Katz, a slight young man who looks younger than his 30 years, lets his instincts guide him when choosing the bottles for his boutique wine bar. “When reps bring in new wines for me,” says Katz, who passed the Certified level exam with the Court of Master Sommeliers and studied Sensory Evaluation of Wine at UC Davis before going blind, “we don’t talk until after I taste. I like to do true blind tastings.”
It was during his hospital stay that Katz became aware of his increased sense of smell. “When I was being wheeled around the hospital I realized I could identify what the other patients were eating from the aromas,” he remembers. As for wines, he says he “found [he] was better able to notice off flavors,” which helps him reject some bottles and select others that will be pleasing to a wider audience.
After his long period of recuperation in the hospital, Katz returned home to Orange County to open Symposium with assistance from his family. “My father, Moshe, works with me…I gave him a job,” Katz jokes, “and used all his money.”
Symposium stocks only wine, beer and soju (a mild Asian vodka), and serves them with a variety of artisanal cheeses, chocolates and nuts. The wine list features a changing selection of five dozen-plus bottles; tasting flights are a crowd favorite. “Everybody buys a flight,” confirms Katz, who personally favors Zinfandel. “You don’t have to spend $10 on a single glass of wine you might not like.”
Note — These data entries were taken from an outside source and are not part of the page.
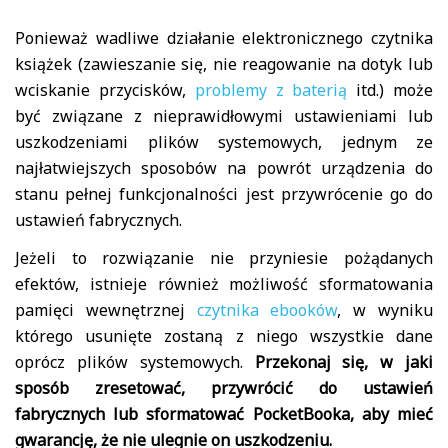
Ponieważ wadliwe działanie elektronicznego czytnika
książek (zawieszanie się, nie reagowanie na dotyk lub
wciskanie przycisków,
problemy z baterią
itd.) może
być związane z nieprawidłowymi ustawieniami lub
uszkodzeniami plików systemowych, jednym ze
najłatwiejszych sposobów na powrót urządzenia do
stanu pełnej funkcjonalności jest przywrócenie go do
ustawień fabrycznych.
Jeżeli to rozwiązanie nie przyniesie pożądanych
efektów, istnieje również możliwość sformatowania
pamięci wewnętrznej
czytnika ebooków
, w wyniku
którego usunięte zostaną z niego wszystkie dane
oprócz plików systemowych.
Przekonaj się, w jaki
sposób zresetować, przywrócić do ustawień
fabrycznych lub sformatować PocketBooka, aby mieć
gwarancję, że nie ulegnie on uszkodzeniu.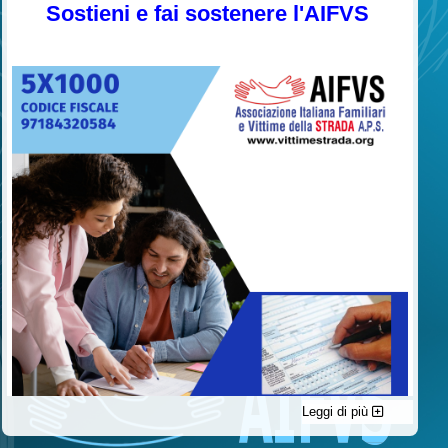
Sostieni e fai sostenere l'AIFVS
Leggi di più
C'è un modo di contribuire alle attività dell’A.I.F.V.S. a favore
delle vittime della strada e per dare giustizia ai superstiti ed ai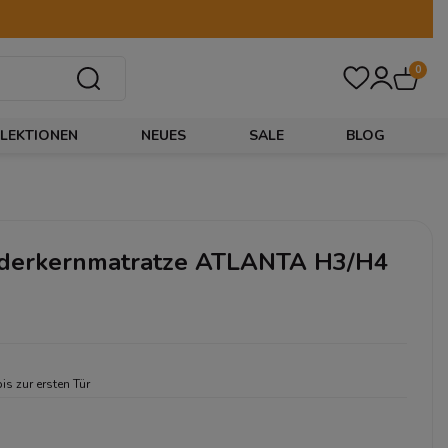
0
LEKTIONEN
NEUES
SALE
BLOG
derkernmatratze ATLANTA H3/H4
bis zur ersten Tür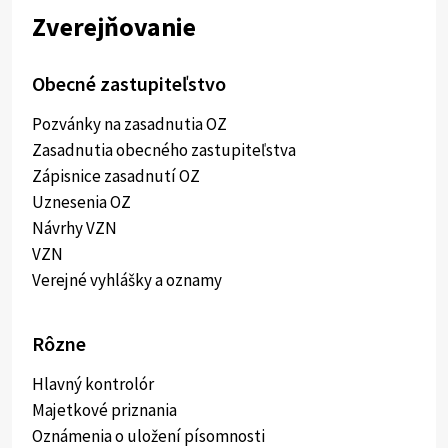
Zverejňovanie
Obecné zastupiteľstvo
Pozvánky na zasadnutia OZ
Zasadnutia obecného zastupiteľstva
Zápisnice zasadnutí OZ
Uznesenia OZ
Návrhy VZN
VZN
Verejné vyhlášky a oznamy
Rôzne
Hlavný kontrolór
Majetkové priznania
Oznámenia o uložení písomnosti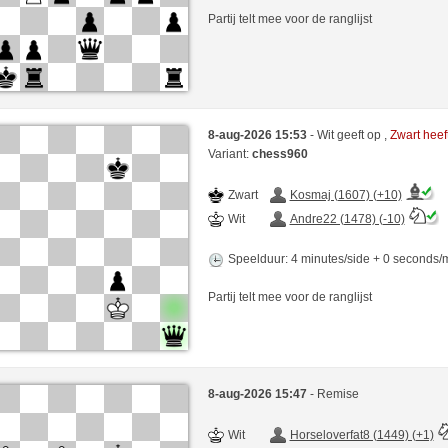
Partij telt mee voor de ranglijst
8-aug-2026 15:53
- Wit geeft op ,
Zwart hee
Variant:
chess960
Zwart
Kosmaj (1607) (+10)
Wit
Andre22 (1478) (-10)
Speelduur: 4 minutes/side + 0 seconds
Partij telt mee voor de ranglijst
8-aug-2026 15:47
- Remise
Wit
Horseloverfat8 (1449) (+1)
While most of the offerings at Symposium come from boutique operations, Katz does generally stock a few well-known names, including Cain Concept and Vieux Télégraphe. Katz, who sports dark Guccis—”my ‘blind man’ glasses,” he calls them—as well as 14-gauge hoops in each year, typically perches at the front of Symposium, where there’s a small retail section, welcoming customers as they arrive. Katz will guide guests to individual bottles to take home, but defers to his employees to take the wine off the shelf and ring it up. “I am here to talk about wine with the guests. I have my staff do the actual service parts,” he says.
Later, Katz will work the room, and occasionally sit down at a few tables to talk about wine. “My job,” he says, “is to sit and taste wine, look pretty and schmooze.”